Re: [PATCH v5 00/12] mm, swap: swap table phase IV: unify allocation and reduce static metadata

Posted by Kairui Song 6 days, 11 hours ago

On Sun, May 17, 2026 at 11:40 PM Kairui Song via B4 Relay
<devnull+kasong.tencent.com@kernel.org> wrote:
>
> From: Kairui Song <kasong@tencent.com>
>
> This series unifies the allocation and charging of anon and shmem swap
> in folios, provides better synchronization, consolidates the metadata
> management, hence dropping the static array and map, and improves the
> performance. The static metadata overhead is now close to zero, and
> workload performance is slightly improved.
>

Sashiko only gave a warning this time (and it's false positive):

> For devices using the swap cache, __swap_cache_add_check() enforces
> uniform zero flags. If the flags are mixed, it rejects the insertion with
> -EBUSY. Could the readahead and swapin fault paths then treat this as a
> transient race and unconditionally retry in an infinite loop, causing a
> kernel livelock?
> For devices that support synchronous IO and bypass the swap cache,
> swap_read_folio_zeromap() detects the mixed status, triggers a warning,
> and returns true without marking the folio uptodate.

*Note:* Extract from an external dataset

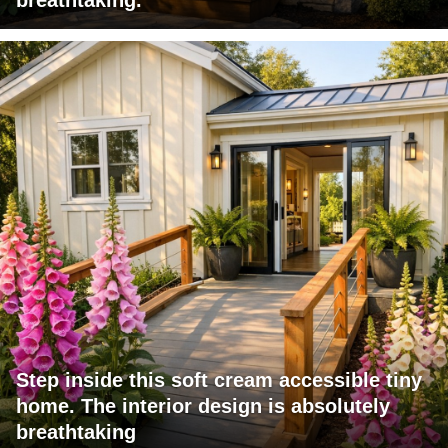
Step inside this soft cream accessible tiny
home. The interior design is absolutely
breathtaking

Would this cause
> do_swap_page() to abort with a SIGBUS?
> Should can_swapin_thp() retain a check to verify the uniformity of the
> zeromap status across the batch before allowing the swapin?

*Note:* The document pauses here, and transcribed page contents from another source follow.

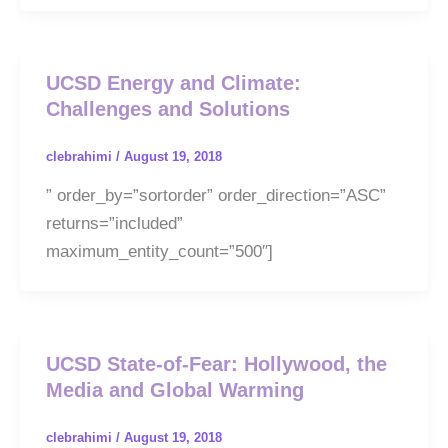
UCSD Energy and Climate:
Challenges and Solutions
clebrahimi
/
August 19, 2018
” order_by=”sortorder” order_direction=”ASC”
returns=”included”
maximum_entity_count=”500″]
UCSD State-of-Fear: Hollywood, the
Media and Global Warming
clebrahimi
/
August 19, 2018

And no we don't need that, __swap_cache_add_check already unifed the
check. There is no device bypassing swap cache now.
swap_cache_alloc_folio now handles the fallback or returns the proper
error code.

Re: [PATCH v5 00/12] mm, swap: swap table phase IV: unify allocation and reduce static metadata

Posted by Andrew Morton 6 days, 8 hours ago

On Tue, 19 May 2026 02:11:35 +0800 Kairui Song <ryncsn@gmail.com> wrote:

> On Sun, May 17, 2026 at 11:40 PM Kairui Song via B4 Relay
> <devnull+kasong.tencent.com@kernel.org> wrote:
> >
> > From: Kairui Song <kasong@tencent.com>
> >
> > This series unifies the allocation and charging of anon and shmem swap
> > in folios, provides better synchronization, consolidates the metadata
> > management, hence dropping the static array and map, and improves the
> > performance. The static metadata overhead is now close to zero, and
> > workload performance is slightly improved.
> >
> 
> Sashiko only gave a warning this time (and it's false positive):

Sashiko behaved unusually.  "Note: The format of this report is altered
due to recitation restrictions.  Direct quotes from the original patch
are omitted, and a free-form summary is provided instead.".

	https://sashiko.dev/#/patchset/20260517-swap-table-p4-v5-0-88ae43e064c7@tencent.com

Roman, what's that all about?

Thanks, I'll add this to mm-new for some testing.  Review is thin at
this time, but we have a large and dedicated band of swap maintainers,
so I'm sure that will change ;)

I understand that there are some architectural/directional differences
amongst the team (or there used to be), so please don't be shy about
weighing in if you think we should be taking things in a different
direction.